On the surface when looking at the Estimated Amortization Schedule it does appear that the remaining equity would be higher. However it is speculative to guess what the interest rate is going to be on the Adjustable Rate option in the future. And one needs to keep in mind that the Amortization Schedule is an estimate based on the current interest rate.
Currently the initial rate on the Adjustable Interest Rate is lower than the Fixed Interest Rate so it may look more favorable. Unfortunately we don’t know if the Adjustable Rate will remain as low as it currently is, in other words it’s not guaranteed to remain the same. So if the interest rate jumps high at some point in time in the future, the remaining equity could be the same or less than what could be available from the Fixed Rate.
The Home Equity Conversion Mortgage (HECM), currently the only reverse mortgage option available in Minnesota, is insured by HUD. HUD guarantees the funds are available to the borrower, helps keep the interest rate lower, allows for the funds in the Line of Credit to grow and protects the borrower as a non-recourse loan. This means there is no personal liability to the borrower or the estate as long as they are not retaining ownership.

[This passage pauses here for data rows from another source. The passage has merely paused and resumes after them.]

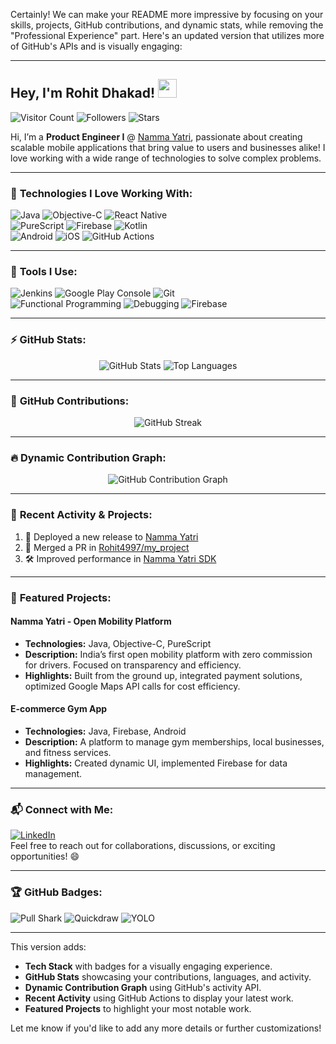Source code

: Certainly! We can make your README more impressive by focusing on your skills, projects, GitHub contributions, and dynamic stats, while removing the "Professional Experience" part. Here's an updated version that utilizes more of GitHub's APIs and is visually engaging:

---

## Hey, I'm Rohit Dhakad! <img src="https://media.giphy.com/media/hvRJCLFzcasrR4ia7z/giphy.gif" width="30px">

![Visitor Count](https://komarev.com/ghpvc/?username=Rohit4997&color=green&style=for-the-badge) ![Followers](https://img.shields.io/github/followers/Rohit4997?label=Followers&style=for-the-badge) ![Stars](https://img.shields.io/github/stars/Rohit4997?affiliations=OWNER&style=for-the-badge)  

Hi, I’m a **Product Engineer I** @ [Namma Yatri](https://nammayatri.in/), passionate about creating scalable mobile applications that bring value to users and businesses alike! I love working with a wide range of technologies to solve complex problems.

---

### 🚀 **Technologies I Love Working With:**

![Java](https://img.shields.io/badge/-Java-orange?style=for-the-badge&logo=java) ![Objective-C](https://img.shields.io/badge/-Objective--C-blue?style=for-the-badge&logo=apple) ![React Native](https://img.shields.io/badge/-React%20Native-61DAFB?style=for-the-badge&logo=react)  
![PureScript](https://img.shields.io/badge/-PureScript-purple?style=for-the-badge&logo=haskell) ![Firebase](https://img.shields.io/badge/-Firebase-FFCA28?style=for-the-badge&logo=firebase) ![Kotlin](https://img.shields.io/badge/-Kotlin-0095D5?style=for-the-badge&logo=kotlin)  
![Android](https://img.shields.io/badge/-Android-green?style=for-the-badge&logo=android) ![iOS](https://img.shields.io/badge/-iOS-black?style=for-the-badge&logo=apple) ![GitHub Actions](https://img.shields.io/badge/-GitHub%20Actions-blue?style=for-the-badge&logo=github-actions)  

---

### 🧰 **Tools I Use:**

![Jenkins](https://img.shields.io/badge/-Jenkins-black?style=for-the-badge&logo=jenkins) ![Google Play Console](https://img.shields.io/badge/-Google%20Play%20Console-blue?style=for-the-badge&logo=google-play) ![Git](https://img.shields.io/badge/-Git-F05032?style=for-the-badge&logo=git)  
![Functional Programming](https://img.shields.io/badge/-Functional%20Programming-orange?style=for-the-badge&logo=haskell) ![Debugging](https://img.shields.io/badge/-Debugging-red?style=for-the-badge&logo=bug) ![Firebase](https://img.shields.io/badge/-Firebase-yellow?style=for-the-badge&logo=firebase)

---

### ⚡️ **GitHub Stats:**

<p align="center">
  <img src="https://github-readme-stats.vercel.app/api?username=Rohit4997&show_icons=true&theme=tokyonight&count_private=true&hide_border=true" alt="GitHub Stats" />
  <img src="https://github-readme-stats.vercel.app/api/top-langs/?username=Rohit4997&langs_count=8&layout=compact&theme=tokyonight&hide_border=true" alt="Top Languages" />
</p>

---

### 🎯 **GitHub Contributions:**

<p align="center">
  <img src="https://github-readme-streak-stats.herokuapp.com?user=Rohit4997&theme=tokyonight&hide_border=true" alt="GitHub Streak" />
</p>

---

### 🔥 **Dynamic Contribution Graph:**

<p align="center">
  <img src="https://github-readme-activity-graph.cyclic.app/graph?username=Rohit4997&bg_color=1F222E&color=F85D7F&line=F85D7F&point=FFFFFF&hide_border=true" alt="GitHub Contribution Graph" />
</p>

---

### 🌟 **Recent Activity & Projects:**

<!--START_SECTION:activity-->
1. 🚀 Deployed a new release to [Namma Yatri](https://github.com/Rohit4997/nammayatri)
2. 🎉 Merged a PR in [Rohit4997/my_project](https://github.com/Rohit4997/my_project)
3. 🛠 Improved performance in [Namma Yatri SDK](https://github.com/Rohit4997/nammayatri-sdk)
<!--END_SECTION:activity-->

---

### 🔨 **Featured Projects:**

#### **Namma Yatri - Open Mobility Platform**
- **Technologies:** Java, Objective-C, PureScript
- **Description:** India’s first open mobility platform with zero commission for drivers. Focused on transparency and efficiency.
- **Highlights:** Built from the ground up, integrated payment solutions, optimized Google Maps API calls for cost efficiency.

#### **E-commerce Gym App**
- **Technologies:** Java, Firebase, Android
- **Description:** A platform to manage gym memberships, local businesses, and fitness services.
- **Highlights:** Created dynamic UI, implemented Firebase for data management.

---

### 📬 **Connect with Me:**

<a href="https://www.linkedin.com/in/rohit-4997/"><img src="https://img.shields.io/badge/-LinkedIn-blue?style=for-the-badge&logo=linkedin" alt="LinkedIn"/></a>  
Feel free to reach out for collaborations, discussions, or exciting opportunities! 😄

---

### 🏆 **GitHub Badges:**

![Pull Shark](https://img.shields.io/badge/-Pull%20Shark-brightgreen?style=for-the-badge&logo=github) ![Quickdraw](https://img.shields.io/badge/-Quickdraw-yellow?style=for-the-badge&logo=github) ![YOLO](https://img.shields.io/badge/-YOLO-blue?style=for-the-badge&logo=github)

---

This version adds:

- **Tech Stack** with badges for a visually engaging experience.
- **GitHub Stats** showcasing your contributions, languages, and activity.
- **Dynamic Contribution Graph** using GitHub's activity API.
- **Recent Activity** using GitHub Actions to display your latest work.
- **Featured Projects** to highlight your most notable work.

Let me know if you'd like to add any more details or further customizations!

In Jeri’s situation by doing the Adjustable Rate while she may not receive as much up front, she will have the funds guaranteed and the growth rate on the line of credit. Additionally even if the reverse mortgage interest rate does go up, when the loan is due and payable if the loan balance is higher than the home can be sold for, she or her estate will not need to come up with the difference (the non-recourse protection).

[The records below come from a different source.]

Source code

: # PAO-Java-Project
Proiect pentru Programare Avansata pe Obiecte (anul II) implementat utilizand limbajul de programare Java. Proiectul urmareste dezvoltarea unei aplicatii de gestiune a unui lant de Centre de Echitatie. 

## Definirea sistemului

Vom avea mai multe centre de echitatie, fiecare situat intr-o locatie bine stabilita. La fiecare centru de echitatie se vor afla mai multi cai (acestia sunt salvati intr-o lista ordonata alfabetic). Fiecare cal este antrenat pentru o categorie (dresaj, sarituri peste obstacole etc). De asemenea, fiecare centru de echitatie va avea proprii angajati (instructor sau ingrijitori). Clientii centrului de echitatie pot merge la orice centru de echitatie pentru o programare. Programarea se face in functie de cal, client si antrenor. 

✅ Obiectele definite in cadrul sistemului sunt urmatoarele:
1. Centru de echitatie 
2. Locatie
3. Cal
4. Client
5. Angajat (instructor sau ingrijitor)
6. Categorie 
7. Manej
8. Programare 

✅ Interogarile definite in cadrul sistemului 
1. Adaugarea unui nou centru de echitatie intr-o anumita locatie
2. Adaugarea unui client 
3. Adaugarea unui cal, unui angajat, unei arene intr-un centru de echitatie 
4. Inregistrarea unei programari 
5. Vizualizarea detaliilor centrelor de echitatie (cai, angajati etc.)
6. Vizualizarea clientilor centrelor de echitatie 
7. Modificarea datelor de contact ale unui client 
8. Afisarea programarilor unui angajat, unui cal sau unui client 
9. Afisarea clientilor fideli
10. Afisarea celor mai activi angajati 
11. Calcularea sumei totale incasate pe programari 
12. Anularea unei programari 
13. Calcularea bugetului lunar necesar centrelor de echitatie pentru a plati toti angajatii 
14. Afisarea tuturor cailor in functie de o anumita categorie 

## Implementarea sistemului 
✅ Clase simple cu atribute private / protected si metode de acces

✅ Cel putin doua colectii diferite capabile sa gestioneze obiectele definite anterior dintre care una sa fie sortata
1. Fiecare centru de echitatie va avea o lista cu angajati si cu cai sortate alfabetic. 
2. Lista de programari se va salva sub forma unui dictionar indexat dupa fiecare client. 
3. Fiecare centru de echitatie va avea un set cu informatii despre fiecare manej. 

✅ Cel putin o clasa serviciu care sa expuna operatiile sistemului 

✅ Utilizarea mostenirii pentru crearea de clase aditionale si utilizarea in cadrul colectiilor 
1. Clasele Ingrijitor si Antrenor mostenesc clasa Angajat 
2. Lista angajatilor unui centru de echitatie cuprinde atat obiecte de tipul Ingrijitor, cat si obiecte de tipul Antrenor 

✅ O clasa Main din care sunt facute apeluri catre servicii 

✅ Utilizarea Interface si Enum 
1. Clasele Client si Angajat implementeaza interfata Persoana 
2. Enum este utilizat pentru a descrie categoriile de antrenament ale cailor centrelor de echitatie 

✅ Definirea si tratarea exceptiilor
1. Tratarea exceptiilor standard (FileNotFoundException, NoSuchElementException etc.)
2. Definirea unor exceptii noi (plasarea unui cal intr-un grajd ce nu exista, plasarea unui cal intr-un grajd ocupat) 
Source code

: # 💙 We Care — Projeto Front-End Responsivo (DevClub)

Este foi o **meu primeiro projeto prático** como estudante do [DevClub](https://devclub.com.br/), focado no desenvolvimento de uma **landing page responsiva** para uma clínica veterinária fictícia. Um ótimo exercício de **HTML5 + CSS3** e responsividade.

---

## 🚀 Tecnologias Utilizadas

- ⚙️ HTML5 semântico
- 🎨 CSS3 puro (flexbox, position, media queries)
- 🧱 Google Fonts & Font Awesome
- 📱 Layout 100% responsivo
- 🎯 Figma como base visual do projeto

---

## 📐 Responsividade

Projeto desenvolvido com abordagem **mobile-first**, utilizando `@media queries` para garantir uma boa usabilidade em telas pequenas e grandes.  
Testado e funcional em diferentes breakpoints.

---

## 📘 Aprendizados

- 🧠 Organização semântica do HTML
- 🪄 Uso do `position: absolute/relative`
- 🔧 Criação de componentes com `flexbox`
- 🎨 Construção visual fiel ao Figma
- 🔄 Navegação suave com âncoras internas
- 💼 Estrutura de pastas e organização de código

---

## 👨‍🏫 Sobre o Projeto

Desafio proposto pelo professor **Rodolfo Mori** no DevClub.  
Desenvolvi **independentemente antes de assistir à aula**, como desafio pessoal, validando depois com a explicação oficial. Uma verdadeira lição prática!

In Tom’s situation, while when the loan is due and payable he may or may not have more equity if he did the Adjustable Rate, with the Fixed Rate he is receiving $8,000 at closing rather than having to come up with $2,000. By using the $8,000 wisely, i.e. paying off credit card debt with very high interest rates and then saving the remainder in a saving account that may earn a little interest, he has the reverse mortgage interest rate guaranteed.
As was the case when the Fixed Rate was first introduced, at some point in the future the Expected Interest Rate on the Adjustable may be lower than the Fixed Rate and provide more funds to the borrower. Not having a crystal ball we need to review each interest rate option and look at each situation as an individual circumstance without judging whether the Fixed Rate or the Adjustable Rate is better. One shoe doesn’t fit everyone and one reverse mortgage interest rate option does not fit everyone. The Adjustable Interest Rate may fit better for some circumstances and the Fixed Interest Rate better for others.